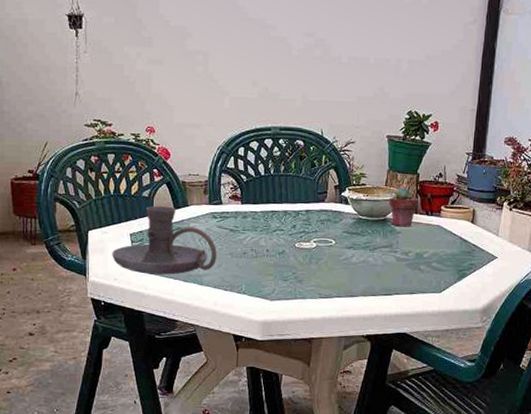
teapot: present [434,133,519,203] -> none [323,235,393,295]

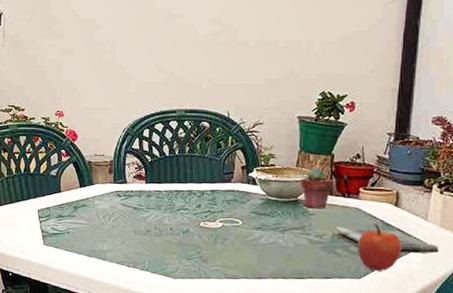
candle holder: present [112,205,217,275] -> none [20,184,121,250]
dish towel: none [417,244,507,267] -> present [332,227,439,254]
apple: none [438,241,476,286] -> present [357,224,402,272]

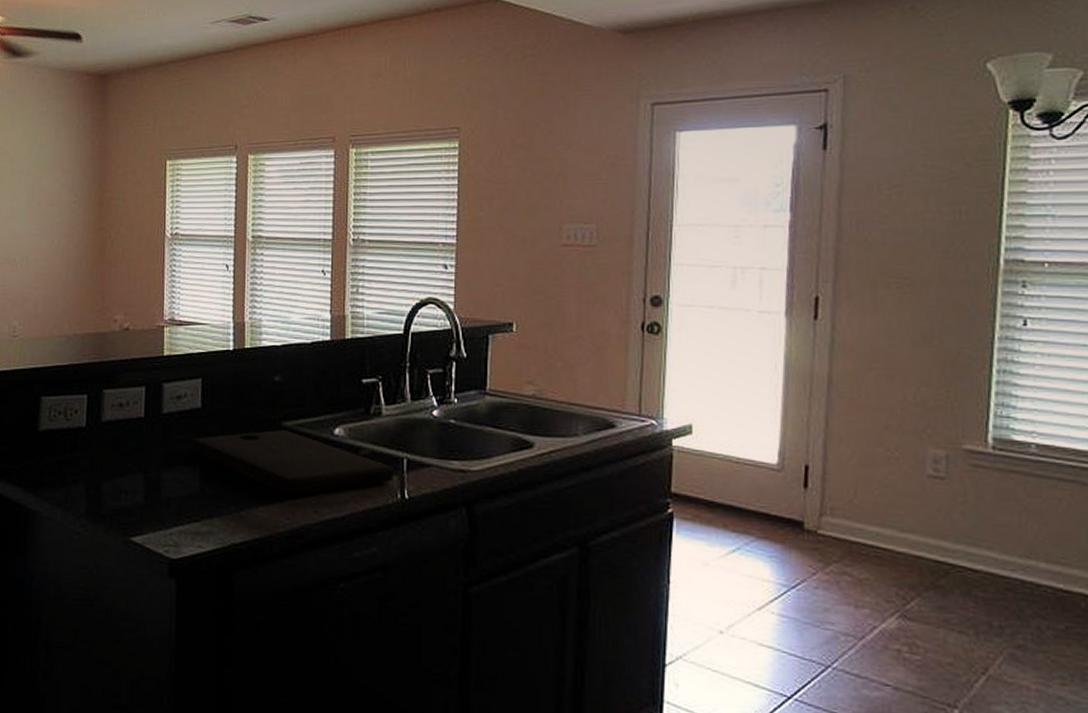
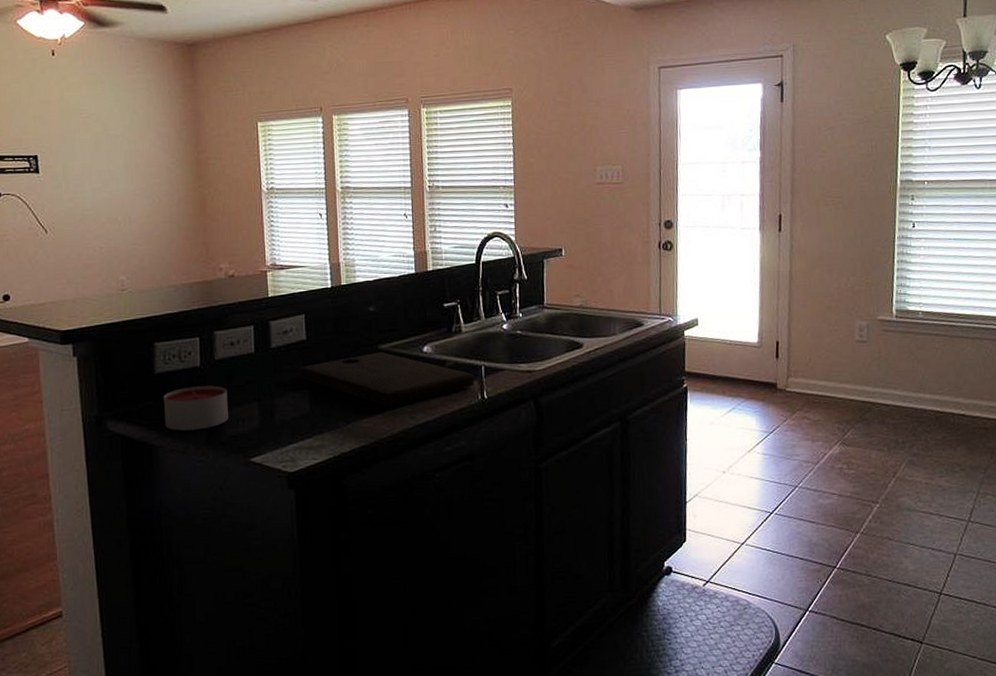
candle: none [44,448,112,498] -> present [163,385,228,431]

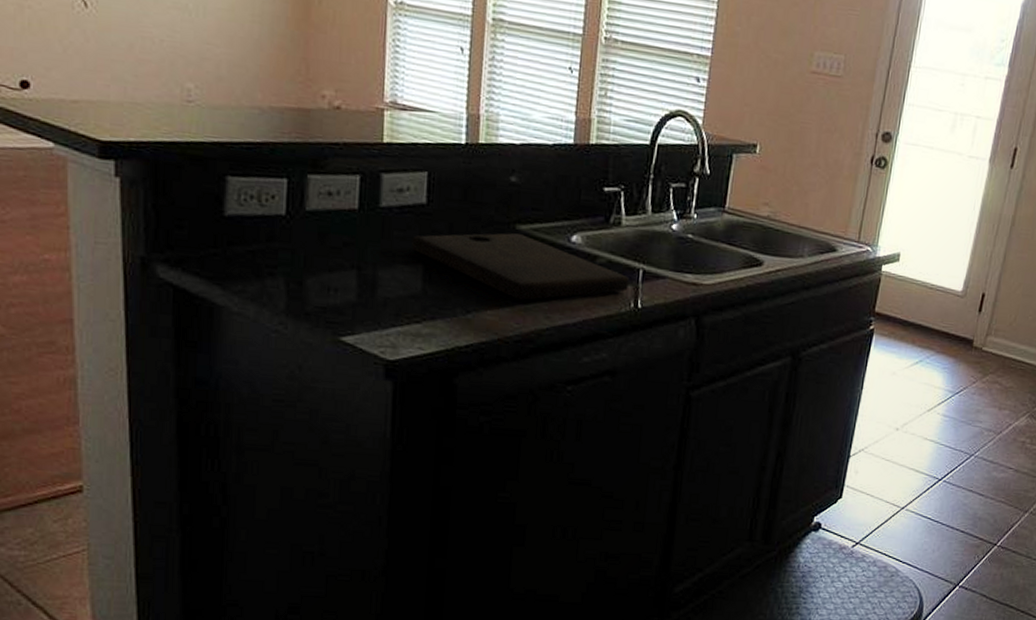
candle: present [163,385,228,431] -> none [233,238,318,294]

### To-do item
Could you restate every record above word for word, dropping the pictures?

### Result below
teapot: present [434,133,519,203] -> none [323,235,393,295]

candle holder: present [112,205,217,275] -> none [20,184,121,250]
dish towel: none [417,244,507,267] -> present [332,227,439,254]
apple: none [438,241,476,286] -> present [357,224,402,272]

candle: none [44,448,112,498] -> present [163,385,228,431]

candle: present [163,385,228,431] -> none [233,238,318,294]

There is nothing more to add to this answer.